One thing we know is that divestment campaigns don’t affect the cost of equity capital of a company. In theory, divesting from a certain industry should push the share price lower and thus increase the cost of equity capital. But a recent study confirmed once more that the price impact of divestment or low ESG credentials is on average zero. The study looked at the share price impact of inclusion in a widely held ESG index, in this case, the FTSE4Good index. In the United States, stocks that are included in the FTSE4Good index on average experience a return boost of 0.24% from that inclusion – too small to be significantly different from zero and certainly not meaningful for investors. Getting a good ESG rating and being included in ESG indices does nothing to reduce your cost of equity capital and as a result, divestment campaigns do nothing to meaningfully influence the share price or the cost of equity capital either.

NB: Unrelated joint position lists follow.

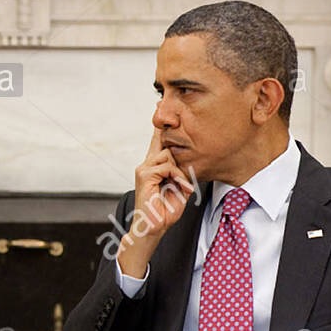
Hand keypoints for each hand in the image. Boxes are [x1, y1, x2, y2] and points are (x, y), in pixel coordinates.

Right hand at [119, 128, 196, 277]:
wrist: (154, 227)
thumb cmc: (167, 209)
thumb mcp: (180, 185)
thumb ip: (182, 169)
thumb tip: (186, 157)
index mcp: (154, 166)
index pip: (158, 140)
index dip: (161, 124)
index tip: (159, 103)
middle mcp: (146, 164)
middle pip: (162, 140)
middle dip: (170, 135)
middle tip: (170, 127)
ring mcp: (143, 169)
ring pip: (168, 154)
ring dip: (180, 170)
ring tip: (183, 185)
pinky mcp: (144, 175)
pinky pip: (166, 165)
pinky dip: (177, 176)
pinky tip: (181, 187)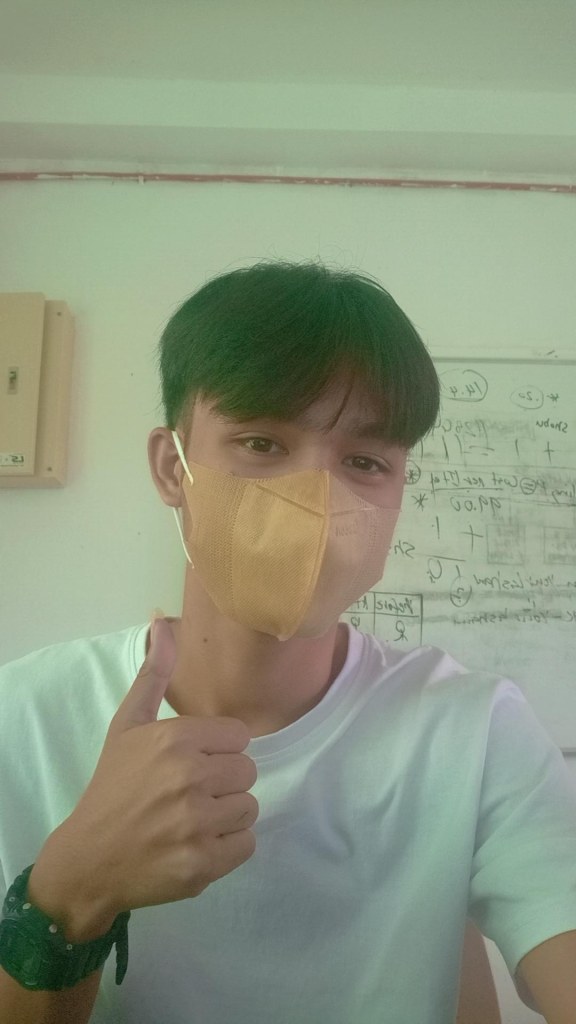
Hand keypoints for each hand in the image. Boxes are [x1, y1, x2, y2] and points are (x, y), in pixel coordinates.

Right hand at [33, 617, 258, 929]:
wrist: (89, 858)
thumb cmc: (113, 787)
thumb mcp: (127, 725)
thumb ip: (154, 674)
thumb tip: (162, 619)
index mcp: (176, 739)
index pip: (239, 737)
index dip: (220, 751)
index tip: (195, 764)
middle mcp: (189, 777)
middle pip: (248, 772)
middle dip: (225, 783)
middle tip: (192, 795)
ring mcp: (196, 823)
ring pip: (250, 808)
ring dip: (228, 816)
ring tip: (195, 820)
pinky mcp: (203, 864)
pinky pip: (247, 844)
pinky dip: (228, 847)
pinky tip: (198, 844)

But there seems to be a way how companies can meaningfully reduce their cost of capital using ESG data: By becoming more transparent.
Joachim Klement

A team of researchers from PanAgora Asset Management and Google Research investigated the amount of ESG data disclosed by companies and its relationship with ESG ratings and the cost of capital. As it turns out, disclosing more ESG data helps a company reduce its cost of capital and improve its ESG ratings.

On the ratings side, this is probably a bad thing, because it indicates that most ESG ratings still aren’t looking under the hood of a company but instead simply take ESG data at face value and then compare it to the data retrieved from peers of a company. If a company’s ESG data is better than that of its peers, the company gets a better rating and that’s the end of it. If a company doesn’t disclose the data but its peers do, the company will face a worse ESG rating. That many smaller companies don’t have the resources to generate this data and disclose it then creates a large cap bias in ESG investing that I have written about before. I don’t like ESG ratings for many reasons, but this simple box-ticking exercise that is all too common with ratings agencies is one key shortcoming of ESG ratings.

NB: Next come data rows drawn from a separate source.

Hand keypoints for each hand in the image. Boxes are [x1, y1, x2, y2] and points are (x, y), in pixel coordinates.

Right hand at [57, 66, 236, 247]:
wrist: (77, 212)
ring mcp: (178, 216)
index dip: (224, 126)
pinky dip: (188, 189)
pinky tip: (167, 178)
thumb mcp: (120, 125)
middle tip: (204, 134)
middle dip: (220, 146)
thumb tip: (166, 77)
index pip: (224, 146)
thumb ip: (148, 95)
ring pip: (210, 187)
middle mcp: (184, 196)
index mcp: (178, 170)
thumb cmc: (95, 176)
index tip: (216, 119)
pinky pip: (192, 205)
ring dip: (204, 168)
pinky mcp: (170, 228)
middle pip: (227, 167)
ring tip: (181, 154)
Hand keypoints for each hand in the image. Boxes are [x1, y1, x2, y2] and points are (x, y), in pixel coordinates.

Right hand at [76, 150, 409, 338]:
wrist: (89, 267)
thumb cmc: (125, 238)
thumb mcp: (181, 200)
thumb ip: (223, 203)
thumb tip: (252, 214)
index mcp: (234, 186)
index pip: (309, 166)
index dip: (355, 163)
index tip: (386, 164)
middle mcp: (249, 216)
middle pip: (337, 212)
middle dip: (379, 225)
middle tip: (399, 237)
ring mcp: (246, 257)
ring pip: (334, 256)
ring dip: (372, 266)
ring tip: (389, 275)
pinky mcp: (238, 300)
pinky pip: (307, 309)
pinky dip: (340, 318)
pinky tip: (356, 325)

However, on the cost of capital side, it makes sense that companies that disclose more data have lower costs of capital. After all, an investor wants to know what is going on in a company and if a company is more transparent about non-financial risks, that should reduce uncertainty in investors and hence lower the cost of capital. There likely is also a behavioural bias at play insofar as investors who get more ESG data seem to perceive a company as greener and less risky. But there is also a fundamental component where companies that publish positive ESG news get rewarded by the market and companies with negative ESG news get punished. But whether it is a psychological or a fundamental effect, the result remains the same. Companies can actively reduce their cost of capital by becoming more transparent about their ESG risks.